The Olympics this year has had its share of bad news, including Czech athletes testing positive for COVID-19 and protests of the games. Some athletes, who have trained hard for their shot at being on an Olympic team, are seeing their dreams crumble. The Associated Press has the story:
Czech team is investigating that the COVID-19 outbreak may be from chartered flight to Tokyo
The Latest on the Tokyo Olympics, which are taking place under heavy restrictions after a year’s delay because of the coronavirus pandemic:
A third athlete from the Czech Republic has tested positive for COVID-19 at the Tokyo Games.
The Czech team says beach volleyball player Markéta Sluková has entered a quarantine hotel, where two other athletes and two other coaches in its national delegation are staying.
Another Czech beach volleyball player, Ondřej Perušič, tested positive this week. Table tennis player Pavel Sirucek also tested positive.
The Czech Olympic team says it’s investigating if the outbreak of COVID-19 is linked to its charter flight to Tokyo.
A refugee team athlete who defected from Iran citing institutional sexism will face an Iranian opponent in the taekwondo competition at the Tokyo Olympics.
Kimia Alizadeh became the first Iranian women to win an Olympic medal when she took bronze at age 18 at the Rio de Janeiro Games.
Alizadeh later criticized wearing the mandatory hijab headscarf and left Iran to live in Germany.
On Sunday, Alizadeh will face Iran’s Nahid Kiyani Chandeh in the qualifying round of the women’s 57-kilogram class.
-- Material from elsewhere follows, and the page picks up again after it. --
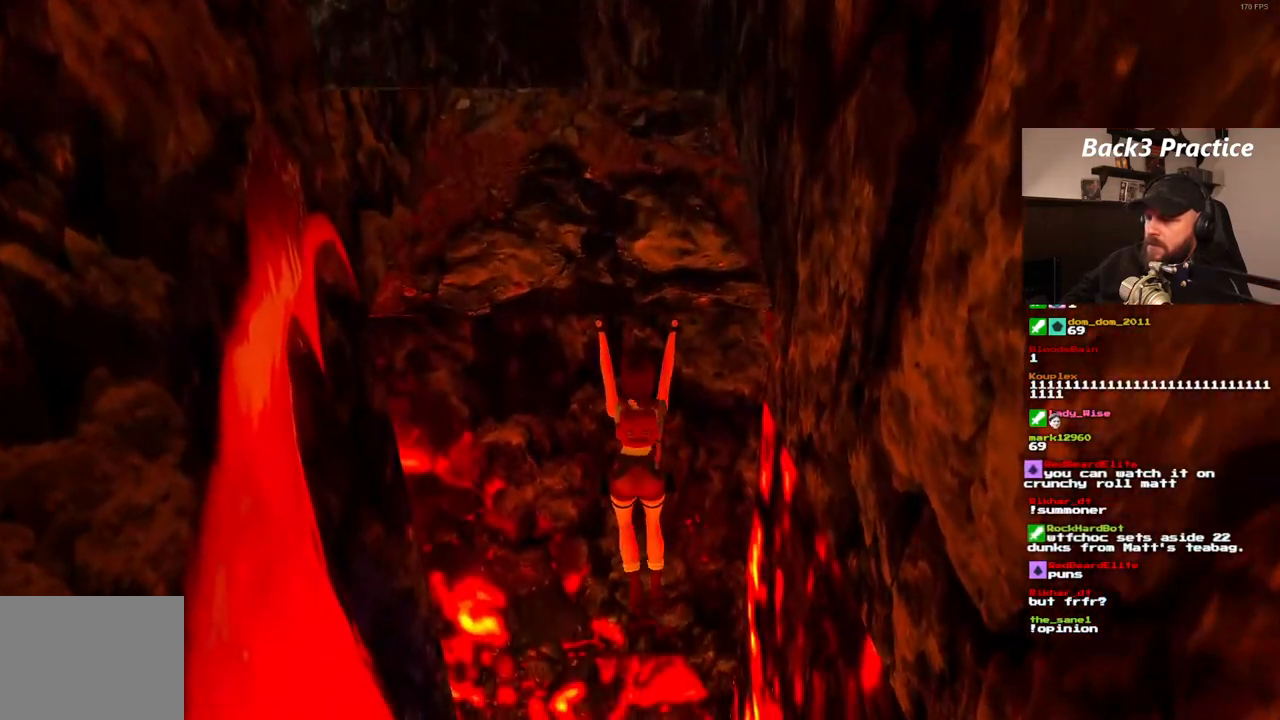
{"dt_ms": 500, "buttons": ["CROSS"], "left_stick": "center", "right_stick": "center", "events": [[450, "DPAD_UP", "up"]]}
The Olympic judo draw has created fascinating paths to gold for the two biggest stars in the sport.
Japanese 73 kg superstar Shohei Ono and French two-time Olympic gold medal-winning heavyweight Teddy Riner both ended up in the same quarter of their draws as the No. 1 seeds in their weight classes. Both came into Tokyo unseeded because of recent inactivity, making them a potential disaster for every medal hopeful in their divisions.
Ono, the current pound-for-pound star of the sport, was placed in the same quarter of the men’s field as Azerbaijan’s top-seeded Rustam Orujov, one of his greatest rivals.
Ono didn’t compete for the past 18 months, but only one judo player in the Olympic field has ever even scored a point against him.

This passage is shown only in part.